Source records:

*** Begin section ***

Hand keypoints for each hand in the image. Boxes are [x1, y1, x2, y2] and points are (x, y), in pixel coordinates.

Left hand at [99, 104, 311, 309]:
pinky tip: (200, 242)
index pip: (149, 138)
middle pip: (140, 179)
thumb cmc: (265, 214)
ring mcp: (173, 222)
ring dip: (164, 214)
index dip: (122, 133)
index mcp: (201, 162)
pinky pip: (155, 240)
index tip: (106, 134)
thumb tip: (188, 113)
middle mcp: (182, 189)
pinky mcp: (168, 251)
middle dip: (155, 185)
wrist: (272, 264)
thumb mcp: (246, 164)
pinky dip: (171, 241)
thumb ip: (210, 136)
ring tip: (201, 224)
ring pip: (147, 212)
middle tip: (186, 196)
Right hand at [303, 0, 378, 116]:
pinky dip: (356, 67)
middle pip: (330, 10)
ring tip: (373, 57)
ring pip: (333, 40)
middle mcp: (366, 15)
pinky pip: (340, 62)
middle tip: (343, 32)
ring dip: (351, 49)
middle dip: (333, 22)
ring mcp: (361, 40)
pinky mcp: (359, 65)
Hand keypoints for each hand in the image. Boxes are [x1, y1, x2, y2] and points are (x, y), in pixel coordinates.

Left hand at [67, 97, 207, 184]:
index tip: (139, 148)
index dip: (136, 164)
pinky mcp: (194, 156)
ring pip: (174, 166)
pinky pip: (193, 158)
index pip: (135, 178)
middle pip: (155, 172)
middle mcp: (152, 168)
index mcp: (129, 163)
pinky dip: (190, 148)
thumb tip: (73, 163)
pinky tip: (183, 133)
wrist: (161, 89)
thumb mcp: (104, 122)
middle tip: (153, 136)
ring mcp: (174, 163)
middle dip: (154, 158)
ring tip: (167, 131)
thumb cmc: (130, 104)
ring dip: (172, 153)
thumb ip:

*** End section ***

Problem to work on: Your answer should be the lines of the records that hold the string "pinky".

Result of this task:
pinky tip: (200, 242)
pinky pip: (155, 240)
pinky mcp: (168, 251)
pinky dip: (171, 241)
pinky dip: (356, 67)
pinky pip: (340, 62)
pinky mcp: (359, 65)
pinky mcp: (194, 156)
pinky pip: (193, 158)
pinky dip: (190, 148)
pinky tip: (183, 133)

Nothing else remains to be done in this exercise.